By The Associated Press

Today in History

Today is Monday, Jan. 27, the 27th day of 2020. There are 339 days left in the year.

Today’s Highlight in History:

On Jan. 27, 1981, President Ronald Reagan and his wife, Nancy, greeted the 52 former American hostages released by Iran at the White House.

On this date:

In 1756, composer Wolfgang Amadeus Mozart was born in Salzburg, Austria.

In 1832, Charles Lutwidge Dodgson, who wrote “Alice’s Adventures in Wonderland” under the pen name Lewis Carroll, was born in Cheshire, England.

In 1880, Thomas Edison received a patent for his electric incandescent lamp.

In 1943, some 50 bombers struck Wilhelmshaven in the first all-American air raid against Germany during World War II.

In 1945, during World War II, Soviet troops liberated the Nazi concentration camps Auschwitz and Birkenau in Poland.

In 1967, astronauts Virgil I. “Gus” Grissom, Edward H. White and Roger B. Chaffee died in a flash fire during a test aboard their Apollo spacecraft.

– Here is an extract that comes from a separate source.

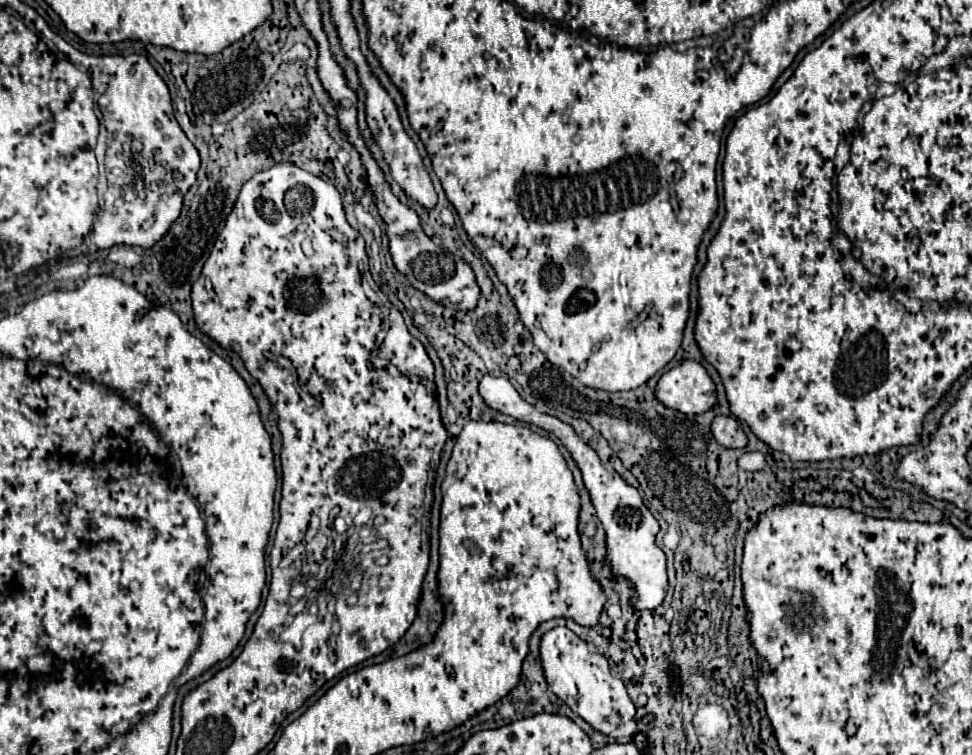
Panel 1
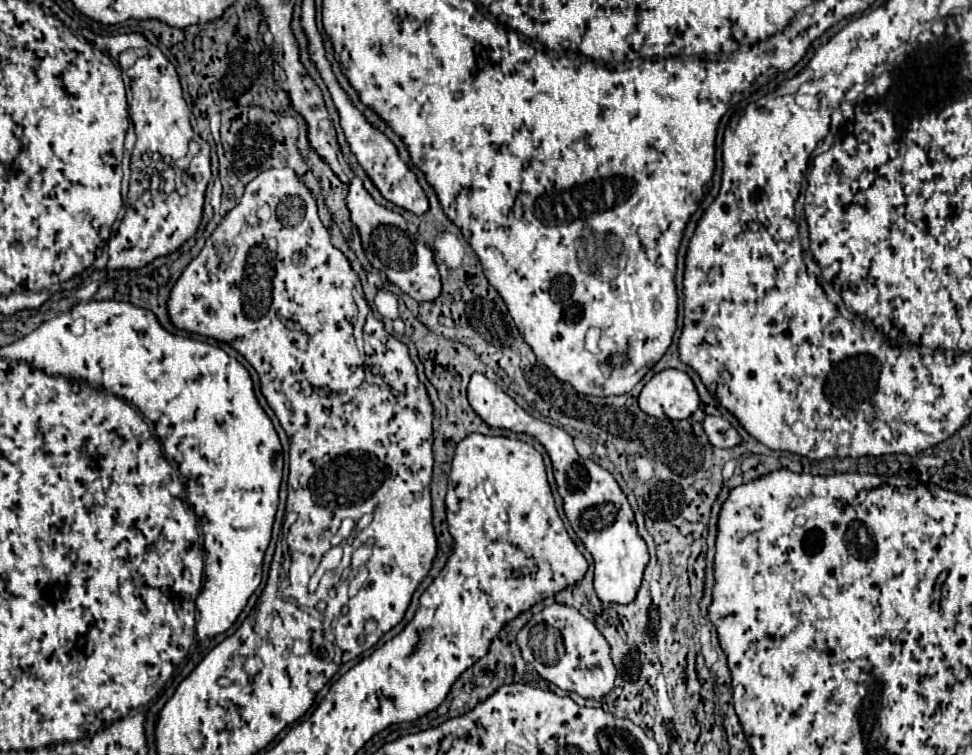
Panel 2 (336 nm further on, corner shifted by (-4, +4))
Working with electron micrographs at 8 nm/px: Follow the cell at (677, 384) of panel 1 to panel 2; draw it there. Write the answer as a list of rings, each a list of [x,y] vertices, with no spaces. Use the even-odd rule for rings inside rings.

In 1972, “Queen of Gospel” Mahalia Jackson, 60, died in Evergreen Park, Ill.

In 1973, the Vietnam peace accords were signed in Paris.

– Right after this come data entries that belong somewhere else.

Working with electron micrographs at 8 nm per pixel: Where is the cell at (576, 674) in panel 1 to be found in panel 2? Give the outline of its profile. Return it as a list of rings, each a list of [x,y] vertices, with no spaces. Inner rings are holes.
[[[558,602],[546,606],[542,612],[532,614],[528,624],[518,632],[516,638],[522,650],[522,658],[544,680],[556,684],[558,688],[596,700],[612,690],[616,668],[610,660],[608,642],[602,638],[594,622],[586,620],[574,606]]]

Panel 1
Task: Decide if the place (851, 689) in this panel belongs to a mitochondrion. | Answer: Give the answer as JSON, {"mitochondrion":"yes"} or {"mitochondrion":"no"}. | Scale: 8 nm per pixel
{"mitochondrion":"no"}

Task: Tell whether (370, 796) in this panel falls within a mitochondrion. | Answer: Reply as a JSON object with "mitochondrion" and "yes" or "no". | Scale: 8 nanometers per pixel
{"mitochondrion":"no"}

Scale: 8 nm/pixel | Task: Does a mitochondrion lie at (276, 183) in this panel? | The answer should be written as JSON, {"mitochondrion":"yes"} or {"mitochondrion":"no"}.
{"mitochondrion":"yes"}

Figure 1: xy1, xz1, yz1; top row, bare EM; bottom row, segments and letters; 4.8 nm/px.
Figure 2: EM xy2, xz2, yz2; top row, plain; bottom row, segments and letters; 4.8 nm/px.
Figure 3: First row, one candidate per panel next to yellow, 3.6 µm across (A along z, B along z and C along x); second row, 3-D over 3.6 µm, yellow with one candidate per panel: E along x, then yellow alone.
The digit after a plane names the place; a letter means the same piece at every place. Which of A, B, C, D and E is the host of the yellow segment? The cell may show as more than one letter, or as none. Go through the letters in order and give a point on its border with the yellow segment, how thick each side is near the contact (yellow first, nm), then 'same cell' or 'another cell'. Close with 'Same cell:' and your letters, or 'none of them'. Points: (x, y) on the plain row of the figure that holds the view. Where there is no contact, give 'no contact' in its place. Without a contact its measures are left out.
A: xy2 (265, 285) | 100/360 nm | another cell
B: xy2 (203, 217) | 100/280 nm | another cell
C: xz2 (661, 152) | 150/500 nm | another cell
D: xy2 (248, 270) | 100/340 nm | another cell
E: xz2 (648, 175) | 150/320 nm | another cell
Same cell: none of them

In 1984, singer Michael Jackson suffered serious burns to his scalp when pyrotechnics set his hair on fire during the filming of a Pepsi-Cola TV commercial at the Shrine Auditorium in Los Angeles.

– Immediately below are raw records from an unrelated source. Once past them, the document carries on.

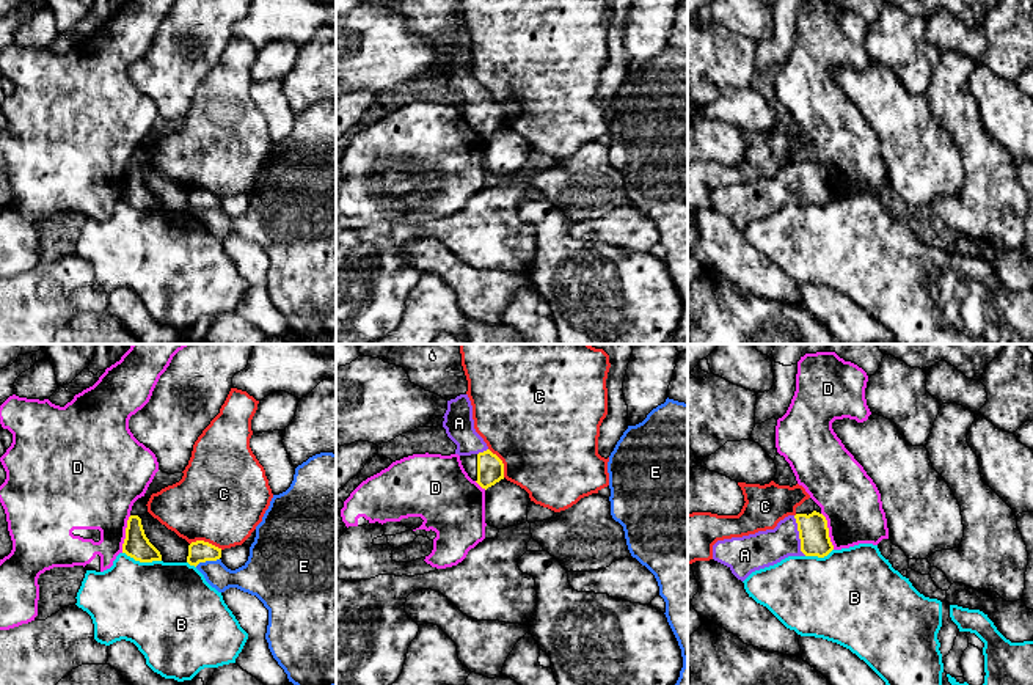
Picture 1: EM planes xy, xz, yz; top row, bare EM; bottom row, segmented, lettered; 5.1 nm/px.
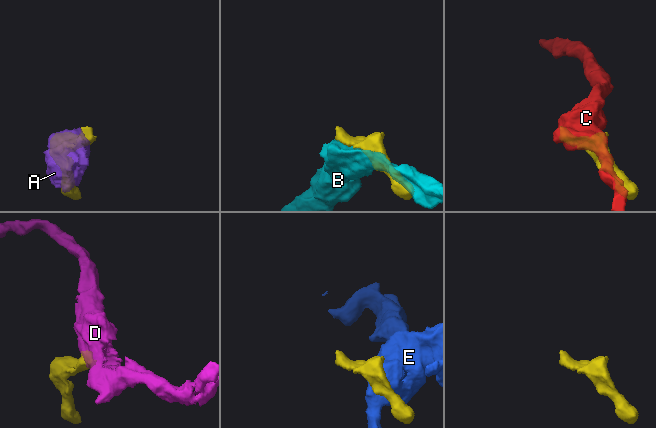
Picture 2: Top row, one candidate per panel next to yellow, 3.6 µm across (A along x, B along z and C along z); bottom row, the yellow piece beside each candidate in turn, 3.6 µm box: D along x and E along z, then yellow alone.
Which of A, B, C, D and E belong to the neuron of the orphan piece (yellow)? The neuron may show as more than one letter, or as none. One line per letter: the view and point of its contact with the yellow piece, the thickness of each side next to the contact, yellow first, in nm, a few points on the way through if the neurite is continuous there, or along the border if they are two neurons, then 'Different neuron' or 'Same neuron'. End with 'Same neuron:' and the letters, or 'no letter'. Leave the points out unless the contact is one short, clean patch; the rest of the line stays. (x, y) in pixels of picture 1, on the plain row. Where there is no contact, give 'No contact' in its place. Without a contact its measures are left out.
A: Touches yellow at yz (799, 184). Thickness 160 nm (yellow) against 190 nm. Path across: yz (813, 181), (799, 184), (792, 184), (754, 200). Same neuron
B: Touches yellow at xy (142, 209). Thickness 140 nm (yellow) against 460 nm. Different neuron
C: Touches yellow at xy (206, 190). Thickness 110 nm (yellow) against 460 nm. Different neuron
D: Touches yellow at xy (126, 183). Thickness 140 nm (yellow) against 360 nm. Boundary: xy (131, 164), (121, 200). Different neuron
E: Touches yellow at xy (206, 208). Thickness 110 nm (yellow) against 150 nm. Different neuron
Same neuron: A

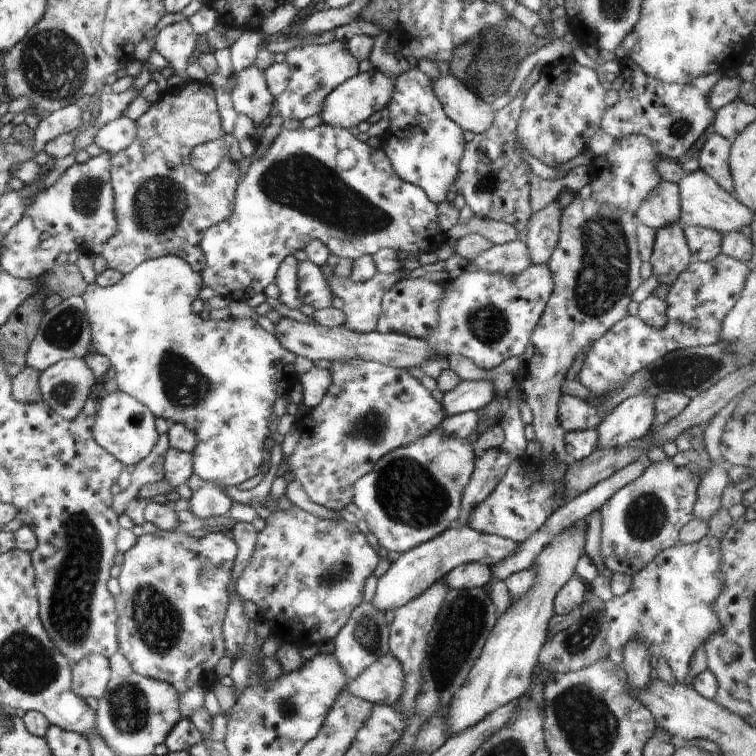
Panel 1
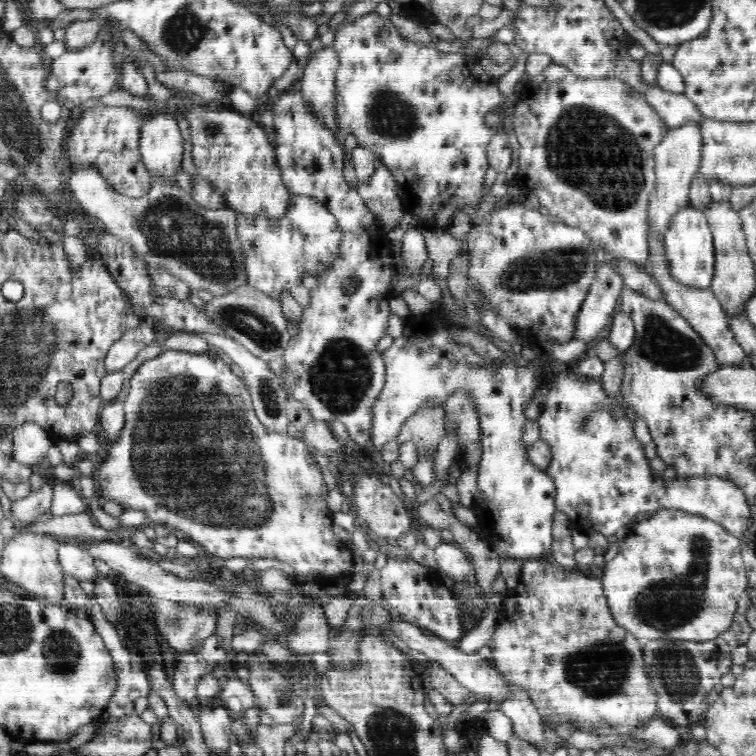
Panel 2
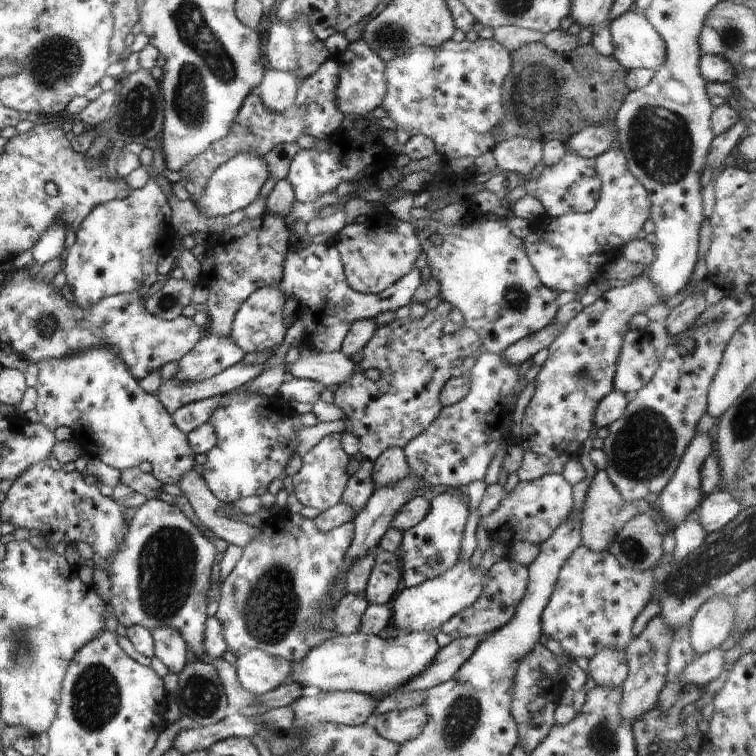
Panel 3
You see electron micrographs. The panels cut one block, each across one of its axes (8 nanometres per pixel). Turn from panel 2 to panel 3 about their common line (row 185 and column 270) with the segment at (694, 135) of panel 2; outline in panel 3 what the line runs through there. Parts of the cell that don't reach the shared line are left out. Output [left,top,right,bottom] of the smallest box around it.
[234,648,294,696]

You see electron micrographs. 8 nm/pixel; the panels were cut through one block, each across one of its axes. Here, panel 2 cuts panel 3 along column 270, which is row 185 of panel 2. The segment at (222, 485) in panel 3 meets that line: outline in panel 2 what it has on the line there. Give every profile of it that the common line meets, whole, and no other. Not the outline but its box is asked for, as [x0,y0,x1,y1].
[333,12,503,230]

In 1998, first lady Hillary Rodham Clinton, on NBC’s “Today” show, charged the sexual misconduct allegations against her husband, President Bill Clinton, were the work of a “vast right-wing conspiracy.”

In 2001, Jennifer Capriati upset three-time winner Martina Hingis 6-4, 6-3 to win the Australian Open title and her first Grand Slam tournament championship.

In 2003, the Bush administration dismissed Iraq’s response to U.N. disarmament demands as inadequate. Meanwhile, chief U.N. inspector Hans Blix charged that Iraq had never genuinely accepted U.N. resolutions demanding its disarmament and warned that “cooperation on substance” was necessary for a peaceful solution.

Ten years ago: Acknowledging that “change has not come fast enough,” President Barack Obama vowed in his State of the Union address to get jobless millions back to work while fighting for ambitious overhauls of health care, energy and education.